Managed to get the printer working by just using the cups web interface, adding the printer through that (re-emerged both cups and foomatic for good measure).

The default brightness was set to 0.0 -- which gave black pages.  Setting this to 1.0 (mid-range) seems to give ok results.

Could not stop/restart cupsd after reemerging -- had to zap it first (see:  /sbin/runscript --help : /etc/init.d/<service> zap).

[2005-04-01: Changed zap note, in case anyone tried to use it as a command!]Last edited by sawatts on Fri Apr 01, 2005 8:02 am; edited 1 time in total

----------

## ezh

same with my hp3650. ((

----------

## ChrisJumper

Hallo,

also ich bin auch gerade dabei meinen Drucker einzurichten und hab das gleiche Problem mit der foomatic-configure. Ich versuch es gleich nochmal über die Linuxprintig.org Seite. Denn Englischen Printig-howto http://www.gentoo.org/doc/en/printing-howto.xml war ja noch ein interessanter Kommentag:

 *Quote:*   

> Note: Another way is to download a PPD file from LinuxPrinting.org and place it in /usr/share/cups/model. If you use this method, you can skip the rest of this section and continue with CUPS Configuration.

 

Und wenn ich das nicht schaffen sollte installier ich mir wieder turboprint (www.turboprint.de). Es ist einfach zu installieren unterstützt viele Drucker.. und um "Standart"-Dinge auszudrucken reicht es alle male. Denn eigentlich ist es Lizenspflichtig. Man kann aber trotzdem drucken, nur nicht in hohen Auflösungen. Bzw. wenn man es dann doch macht hat man ein Turboprint-Logo quer übers Dokument lustig. Aber es lässt sich schnell und einfach Installieren.

LG ChrisLast edited by ChrisJumper on Thu Apr 14, 2005 7:29 am; edited 1 time in total

----------

## ChrisJumper

Oh Excuse me!

I forgott that i read English and then answer on Germen.. sorry. And my English is very awful!

OK. Now i know it is a official Bug (Look at Bugzilla). And its ostensible help to emerge cups, the foomatic an the printerdriver new.

I do this and there was the same error. But i go on.. with the printer-How-to-do and now i can print!
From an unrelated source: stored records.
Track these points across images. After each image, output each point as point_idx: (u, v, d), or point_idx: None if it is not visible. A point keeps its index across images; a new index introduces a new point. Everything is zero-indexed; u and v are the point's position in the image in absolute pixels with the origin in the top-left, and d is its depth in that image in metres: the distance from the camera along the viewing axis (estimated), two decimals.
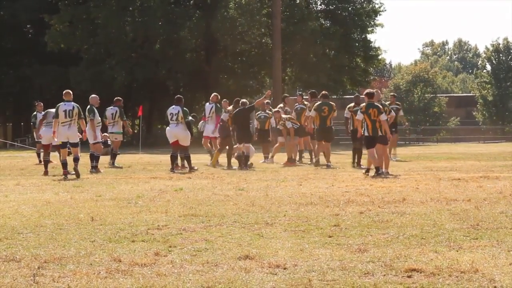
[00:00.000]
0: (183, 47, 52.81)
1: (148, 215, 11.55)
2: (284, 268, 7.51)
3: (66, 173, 19.78)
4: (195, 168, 22.18)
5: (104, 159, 24.59)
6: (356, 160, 23.03)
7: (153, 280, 7.07)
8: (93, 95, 23.72)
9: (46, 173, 20.99)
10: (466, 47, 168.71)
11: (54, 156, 24.50)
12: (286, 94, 30.69)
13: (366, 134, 19.71)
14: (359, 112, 19.99)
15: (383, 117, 19.63)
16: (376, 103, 19.97)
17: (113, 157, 24.90)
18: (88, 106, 22.98)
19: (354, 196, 13.96)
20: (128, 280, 7.10)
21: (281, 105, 27.60)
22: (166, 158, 24.22)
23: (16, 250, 8.66)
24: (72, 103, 20.20)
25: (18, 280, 7.13)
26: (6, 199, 14.39)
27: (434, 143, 59.46)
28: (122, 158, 30.83)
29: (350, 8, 56.28)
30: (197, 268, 7.56)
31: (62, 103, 20.17)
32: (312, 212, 11.69)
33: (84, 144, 25.69)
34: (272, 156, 26.06)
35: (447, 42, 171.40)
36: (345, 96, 56.25)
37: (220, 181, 18.16)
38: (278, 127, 25.70)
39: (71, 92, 20.58)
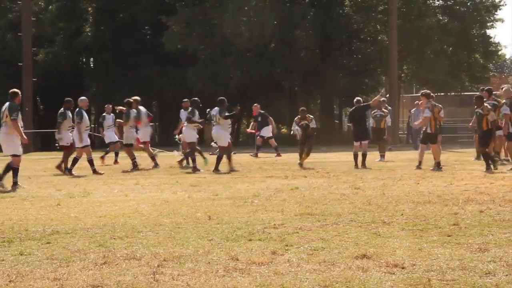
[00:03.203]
0: (298, 46, 52.83)
1: (264, 214, 11.59)
2: (402, 268, 7.42)
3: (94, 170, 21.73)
4: (221, 170, 21.75)
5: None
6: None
7: (270, 279, 7.08)
8: (82, 97, 23.15)
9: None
10: None
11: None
12: (490, 87, 26.50)
13: (429, 131, 21.24)
14: (427, 110, 21.28)
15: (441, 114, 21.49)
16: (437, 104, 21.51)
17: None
18: (77, 109, 22.59)
19: (474, 195, 13.69)
20: (246, 278, 7.14)
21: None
22: (282, 157, 24.30)
23: (136, 248, 8.82)
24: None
25: (139, 278, 7.26)
26: (126, 198, 14.69)
27: None
28: (238, 158, 31.08)
29: (468, 3, 55.09)
30: (314, 267, 7.54)
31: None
32: (430, 211, 11.52)
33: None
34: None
35: None
36: (464, 93, 55.13)
37: (336, 180, 18.08)
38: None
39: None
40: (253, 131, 33.96)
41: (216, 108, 22.99)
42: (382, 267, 7.46)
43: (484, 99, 22.56)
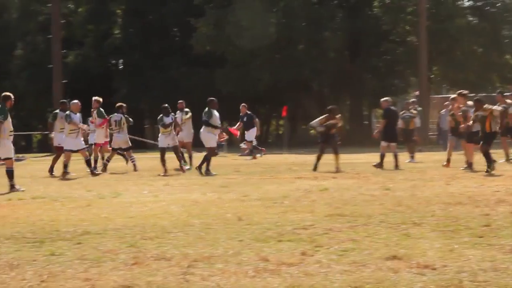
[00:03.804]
0: (326, 47, 52.73)
1: (294, 215, 11.57)
2: (433, 269, 7.38)
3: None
4: (213, 173, 21.47)
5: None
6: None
7: (300, 280, 7.06)
8: (74, 101, 22.93)
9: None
10: None
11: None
12: None
13: (475, 130, 20.72)
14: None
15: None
16: None
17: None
18: (66, 112, 22.65)
19: (505, 196, 13.59)
20: (276, 279, 7.13)
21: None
22: (311, 158, 24.19)
23: (166, 249, 8.84)
24: None
25: (169, 278, 7.27)
26: (156, 199, 14.73)
27: None
28: (267, 159, 31.07)
29: (499, 4, 54.73)
30: (345, 268, 7.52)
31: None
32: (461, 212, 11.44)
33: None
34: None
35: None
36: (493, 94, 54.76)
37: (365, 180, 18.02)
38: None
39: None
40: (235, 130, 33.38)
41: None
42: (413, 268, 7.42)
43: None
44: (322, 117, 22.75)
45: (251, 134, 31.73)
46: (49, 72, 51.37)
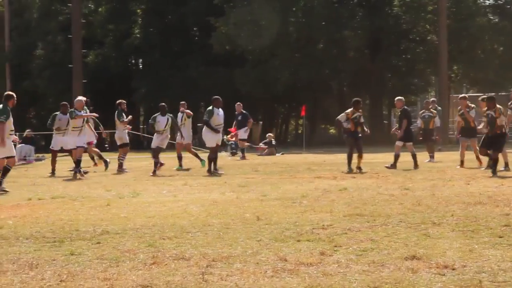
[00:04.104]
0: (346, 46, 52.66)
1: (313, 215, 11.56)
2: (453, 269, 7.34)
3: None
4: (220, 172, 21.56)
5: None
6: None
7: (319, 280, 7.05)
8: (78, 98, 22.89)
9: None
10: None
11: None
12: None
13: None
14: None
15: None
16: None
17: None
18: (70, 110, 22.65)
19: None
20: (295, 279, 7.12)
21: None
22: (330, 158, 24.19)
23: (185, 248, 8.84)
24: None
25: (188, 278, 7.27)
26: (175, 198, 14.75)
27: None
28: (286, 158, 31.05)
29: None
30: (363, 268, 7.49)
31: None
32: (481, 212, 11.39)
33: None
34: None
35: None
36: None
37: (384, 180, 17.97)
38: None
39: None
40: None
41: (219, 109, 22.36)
42: (432, 268, 7.39)
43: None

Yes i write more on German... but there i speak over turboprint. Its a no-free printer-program for Linux. Easy to Install and with nice GUI. You can print with this program.. but if you want Hi Resulution and something else.. you have to get an Licens... :/

But the Printer-How-to-do is easy! Just ignore this foomatic-configuration error..

Good Luck!

----------